**Your assignment**.
Give the data below again exactly as it stands. Omit the pictures.

**Material for this task**.
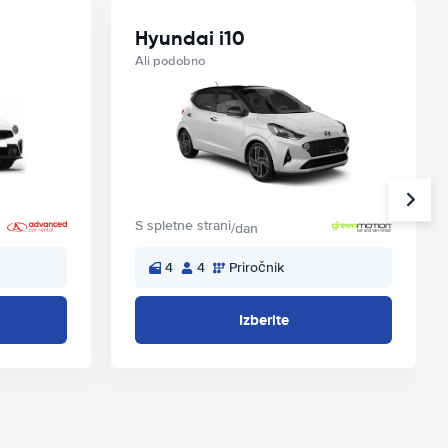
Hyundai i10
Ali podobno
S spletne strani
/dan
4
4
Priročnik
Izberite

**Exercise solution**.
Hyundai i10
Ali podobno
S spletne strani
/dan
4
4
Priročnik
Izberite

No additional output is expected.